第一章 私の小説履歴書
小説を書き始めたきっかけ その1
まず最初に、自分の原点となる部分からお話ししていこうと思います。
本編は第二章からですので、この第一章は読み飛ばしてもらっても構いません。
元々私は決して勉強ができるタイプの子供ではありませんでした。それに本なども読む習慣もなく、ロクに宿題もやらずに先生に怒られているような子でした。
そんな私が好きだったのはゲームです。当時はファミコンが家にあり、ゲームなら何時間でもできるくらい熱中していました。学校をズル休みしてまでゲームばっかりしていました。
ファミコンには多くのソフトが出ていましたが、子供ですからそれら全てを買うことはできません。でも、新しいソフトは欲しい。
そんな中で私が考えた手段が「ゲーム雑誌」でした。
現在のゲーム雑誌はゲームの紹介記事がメインですが、当時のゲーム雑誌にはゲームの攻略情報も多く載っていました。雑誌を読むことで脳内でゲームを想像していたのかもしれません。
その結果、持っていないゲームの攻略情報にも詳しくなっていくとともに、新しいゲーム雑誌が創刊されたらすぐに手に取って読み漁っていました。
そんな私が小説と出会ったきっかけもゲーム雑誌でした。
小学館から「ゲーム・オン!」という雑誌が創刊され、もちろん私はすぐに飛びつきました。
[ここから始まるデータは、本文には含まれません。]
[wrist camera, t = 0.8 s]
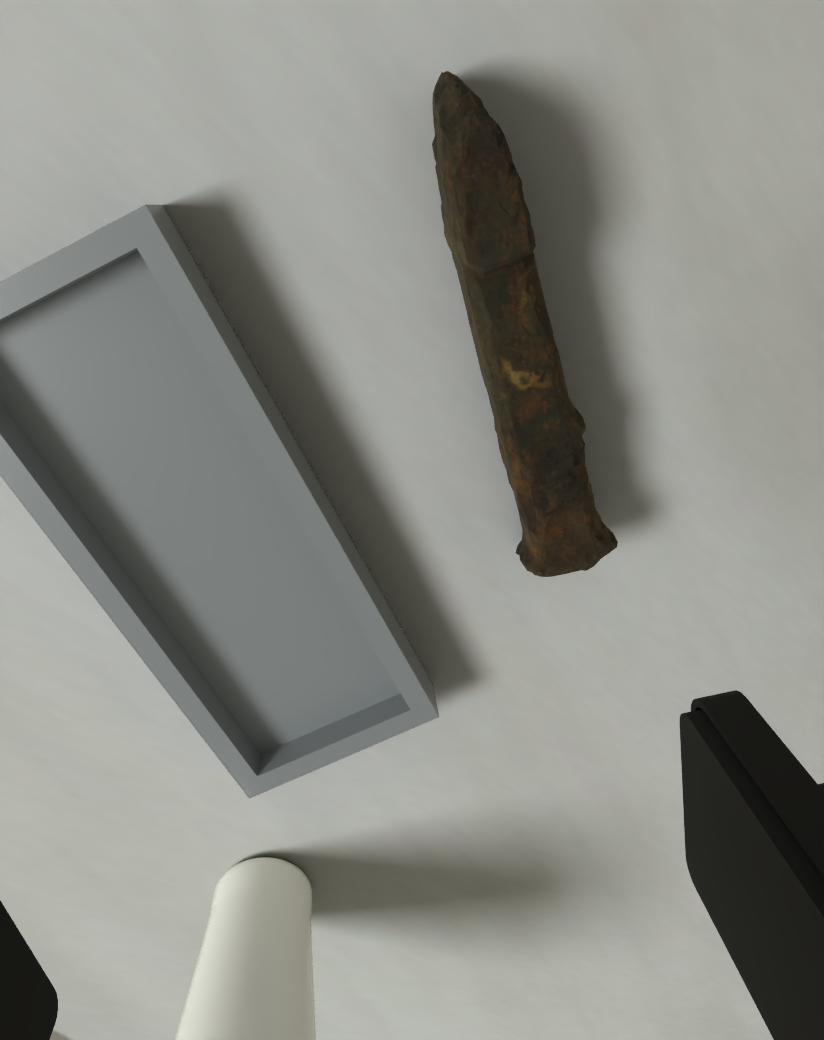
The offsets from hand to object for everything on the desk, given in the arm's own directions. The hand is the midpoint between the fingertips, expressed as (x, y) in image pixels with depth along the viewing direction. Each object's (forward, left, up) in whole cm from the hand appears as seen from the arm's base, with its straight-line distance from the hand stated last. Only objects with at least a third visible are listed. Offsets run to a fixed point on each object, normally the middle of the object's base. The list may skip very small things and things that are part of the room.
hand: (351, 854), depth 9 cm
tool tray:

食い入るように雑誌を読んでいると、真ん中くらいのページに和智正喜氏の『カラーズ』というライトノベルの新連載の予告編が掲載されていました。
彩術師と呼ばれる魔法使いが異次元から現代東京にやってきて戦う、というのが、大まかなストーリーです。
それを読んだとき、私は衝撃を受けました。
「ファンタジーなのにファンタジーじゃない」というのが率直な感想でした。
子供の頃の私のファンタジーのイメージはRPGです。魔王に支配されている世界を救うために勇者一行が立ち上がり、レベルを上げながら冒険をして、やがて魔王を倒す。ほとんどのRPGがこんな内容であり、これはこれで王道で面白いのですが、ゲームとして成立させるにはそういったストーリーの方が都合が良かったのかもしれません。
ですが小説にはそれがありませんでした。魔法を使うし、戦いもあるし、RPGによくある要素がありつつも、東京に現れた少年は追手の襲撃から逃げつつも、戦いに巻き込まれていきます。
魔王もいません。冒険の資金をくれる王様もいません。ヒントをくれる村人もいません。ゲームばっかりやってきた私にとって、小説の展開はまるで予想できません。だからこそ「この先どうなるんだろう」という思いが溢れ、早く読みたくなりました。
しかし、連載は次の号から。
雑誌には和智正喜氏の既刊『銀の腕輪のユーリ』という本がスーパークエスト文庫から発売されているという情報も載っていましたので、さっそく本屋へ行って買いました。
内容に関してはもう忘れてしまいました。
『銀の腕輪のユーリ』を読み終わった私は、すっかり小説に夢中になっていました。